[Bug] long time sql error occurred 'interconnect may encountered a network error, please check your network' when all segments are working normal
Cloudberry Database version
1.6.0
What happened
Why the same server and database configuration, the same table, the same sql, with all segments are working normal,gpdb1.6 execution for a period of time error occurred, greenplum7 will always execute the result with no error. This sql is the result((2301rows)) of union all three tables ,then left join another table (22917310rows 12G).
What you think should happen instead
No response
How to reproduce
May some timeout parameter? but i'm not find .
Operating System
Red Hat Enterprise Linux release 8.9 (Ootpa)
Anything else
No response
Are you willing to submit PR?
- [X] Yes, I am willing to submit a PR!
Code of Conduct
- [X] I agree to follow this project's Code of Conduct.
After set enable_parallel= off,this error not occurred; May the parameter enable_parallel = on have some problem?
If enable_parallel, it means more processes will be created, which would cause more connections and consume more resources.
But it's a test environment ,only 1 test connect . connections and resqueue is enough ,see pictures below .
you can provide info by command: ulimit -a
@avamingli Could help verify the issue.
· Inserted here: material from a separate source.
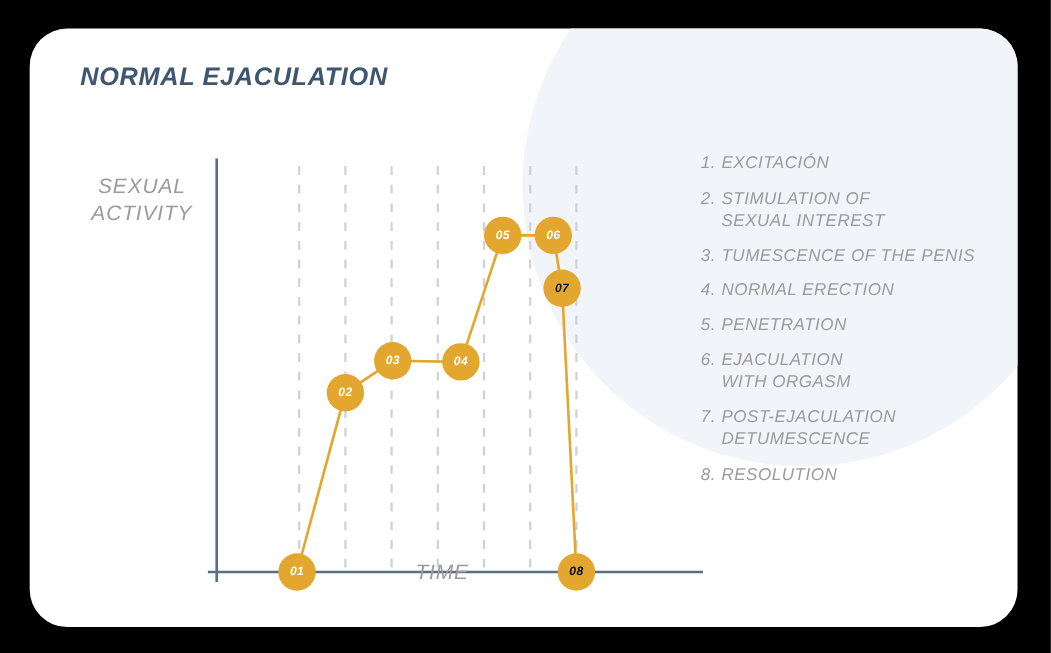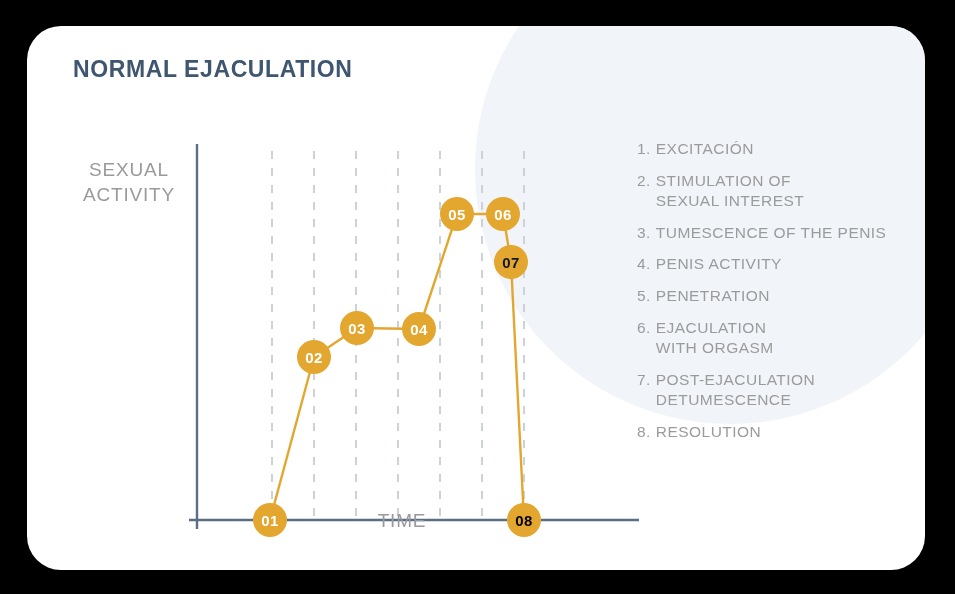"NORMAL EJACULATION" #stage { font-style: none -> italic }
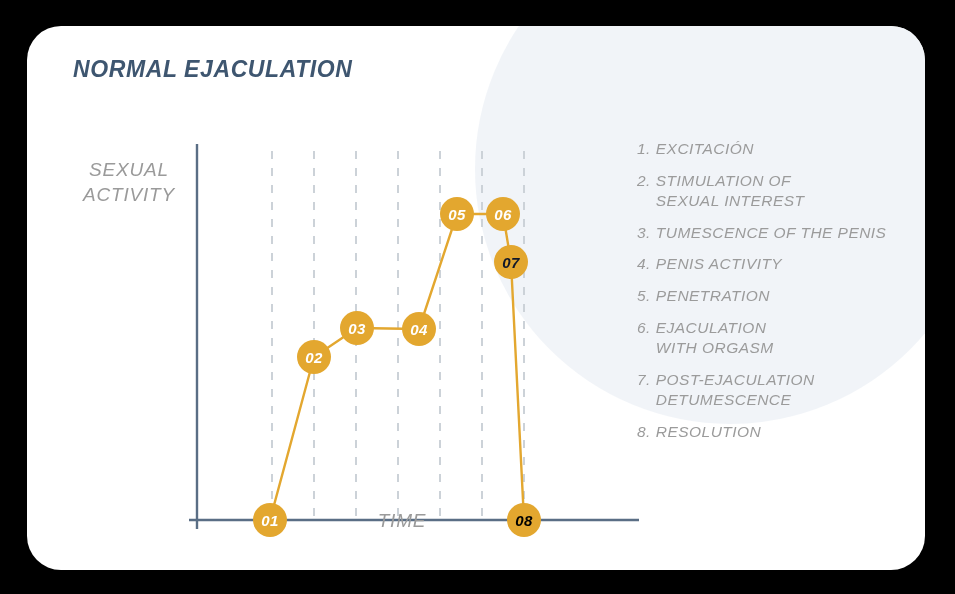"05" .marker { font-size: 15px -> 11px }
IIUC, it's not libpq connection but network connections of OS, more processes could consume more interconnect connections. You could set lower parallel degree by max_parallel_workers_per_gather.
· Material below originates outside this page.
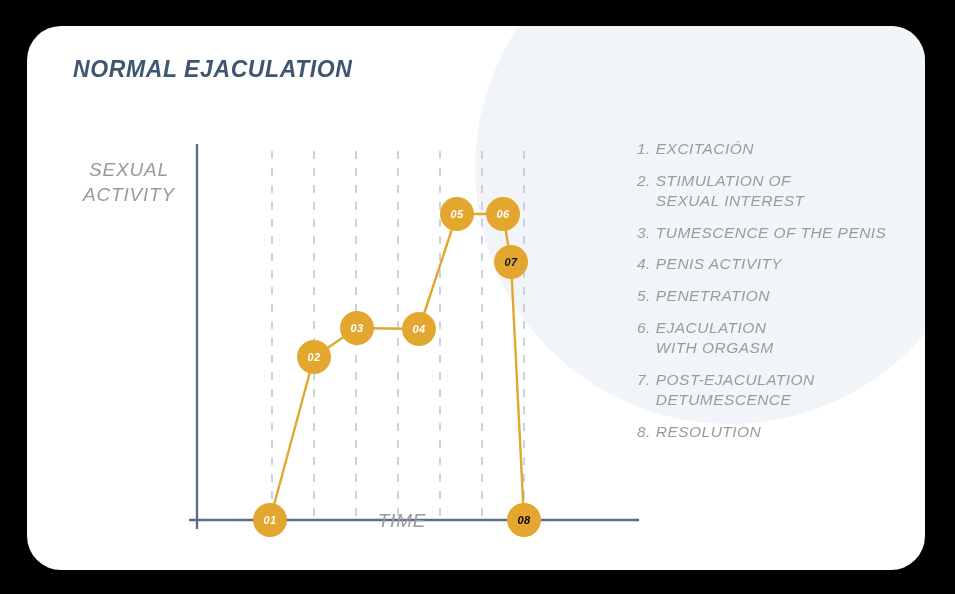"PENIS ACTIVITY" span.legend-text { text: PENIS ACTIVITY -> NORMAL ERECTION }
@avamingli Could help verify the issue. IIUC, it's not libpq connection but network connections of OS, more processes could consume more interconnect connections. You could set lower parallel degree by max_parallel_workers_per_gather.
Yes, The connection num is decided by slice and gang and parallel workers.
@fsmiledream Could you provide the reproduce SQL and plan?
max_parallel_workers_per_gather=64 in my environment.
The sql :
SELECT A.serial_no, a.visit_start_time, A.visit_end_time, bpi.* FROM (SELECT ov.org_code, ov.person_info_id, ov.serial_no, '1' AS visit_type_code, ov.visit_start_time, ov.visit_end_time
FROM visit ov
WHERE ov.update_datetime BETWEEN '2024-09-13 13:43:33.180' AND '2024-09-14 13:43:33.180'
UNION ALL SELECT ir.org_code, ir.person_info_id, ir.serial_no, '2' AS visit_type_code, adm_time as visit_start_time, discharge_time as visit_end_time
FROM record ir
WHERE ir.update_datetime BETWEEN '2024-09-13 13:43:33.180' AND '2024-09-14 13:43:33.180'
UNION ALL
SELECT per.org_code, per.person_info_id, per.serial_no, '3' AS visit_type_code, start_time as visit_start_time, end_time as visit_end_time FROM phy_exam_register per WHERE per.update_datetime BETWEEN '2024-09-13 13:43:33.180' AND '2024-09-14 13:43:33.180' ) A
left JOIN basic_info bpi ON A.org_code = bpi.org_code AND A.person_info_id = bpi.person_info_id AND A.visit_type_code = bpi.visit_type_code;
max_parallel_workers_per_gather=64 too large , 1~8 is recommended.
max_parallel_workers_per_gather=64 is also in greenplum .Because the server configuration is enough. There are four physical machines, each with 256GB of memory and 64-core cpu,and ssd disks.
max_parallel_workers_per_gather=64 is also in greenplum .
Greenplum doesn't have parallel plan feature, it's a dead GUC for GPDB. It doesn't matter what you set it in GPDB.
CBDB parallel plan provide better performance for query on large tables/joins, and of course, it consumes more resources.
Running non-parallel plan in GPDB, it doesn't report warnings, if you run non-parallel CBDB plan, it doesn't neither.
As said:
max_parallel_workers_per_gather=64 is too large, in production, we don't recommend it bigger than 8.
We follow Postgres, the default value is 2, considering slices and motions across slices, there could be a large number of connections for your query.
Also, I see your config max_connections = 800, it surely bad thing will happen if there are really so many connections of long query in MPP.
No updates coming after suggestion given. Thanks all for helping on it.